## Task brief
After finding "जेव्हा मुख्यमंत्री आणि ग्रँडमास्टर" in the data, write out its line and all following lines without change, up to and including the last one. Leave out pictures.

(Dataset entries)

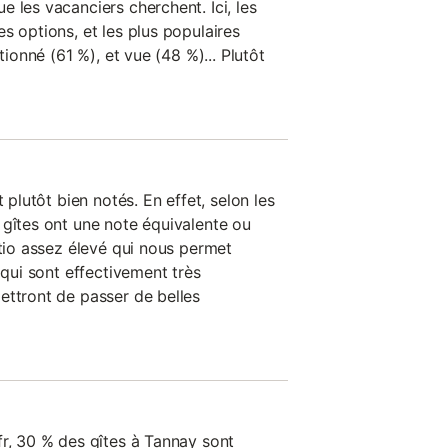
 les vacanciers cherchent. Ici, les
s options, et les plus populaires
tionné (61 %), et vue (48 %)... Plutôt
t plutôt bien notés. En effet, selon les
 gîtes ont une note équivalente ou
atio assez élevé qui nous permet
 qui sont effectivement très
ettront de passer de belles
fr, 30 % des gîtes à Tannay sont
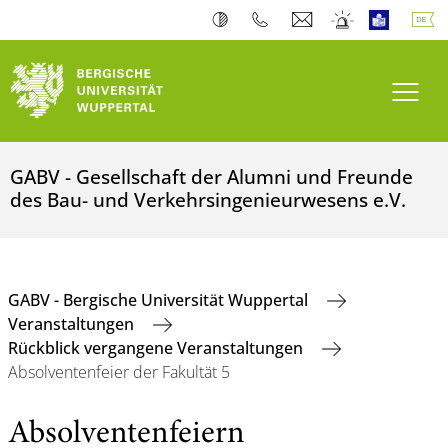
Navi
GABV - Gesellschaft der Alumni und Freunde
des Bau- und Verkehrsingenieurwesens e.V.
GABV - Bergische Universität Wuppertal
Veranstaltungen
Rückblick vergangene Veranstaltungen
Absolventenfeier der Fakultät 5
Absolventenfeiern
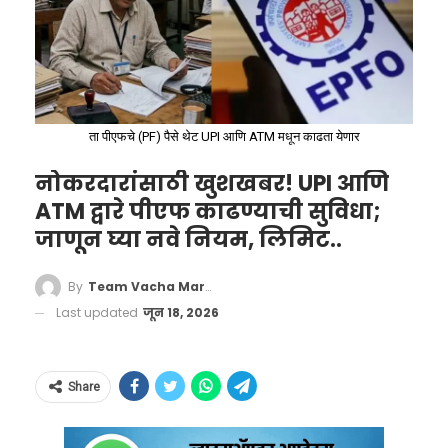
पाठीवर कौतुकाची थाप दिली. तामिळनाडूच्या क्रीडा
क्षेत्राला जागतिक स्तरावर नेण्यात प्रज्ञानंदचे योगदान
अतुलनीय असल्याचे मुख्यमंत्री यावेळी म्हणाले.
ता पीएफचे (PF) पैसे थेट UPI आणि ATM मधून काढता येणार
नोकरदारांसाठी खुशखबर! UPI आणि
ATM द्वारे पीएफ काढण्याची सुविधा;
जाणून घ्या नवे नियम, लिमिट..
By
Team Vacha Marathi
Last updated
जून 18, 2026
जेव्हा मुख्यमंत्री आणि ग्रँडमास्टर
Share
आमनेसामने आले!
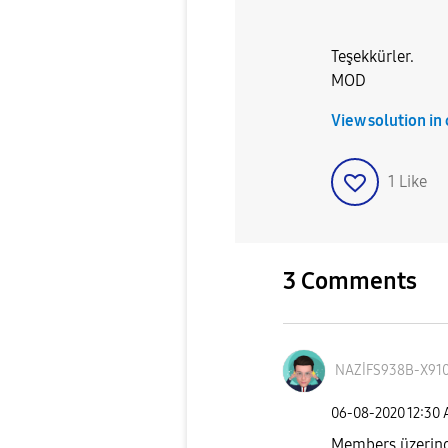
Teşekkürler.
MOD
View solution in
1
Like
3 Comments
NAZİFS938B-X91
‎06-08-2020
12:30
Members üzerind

## Exercise output
जेव्हा मुख्यमंत्री आणि ग्रँडमास्टर
Share
आमनेसामने आले!
Teşekkürler.
MOD
View solution in
1
Like
3 Comments
NAZİFS938B-X91
‎06-08-2020
12:30
Members üzerind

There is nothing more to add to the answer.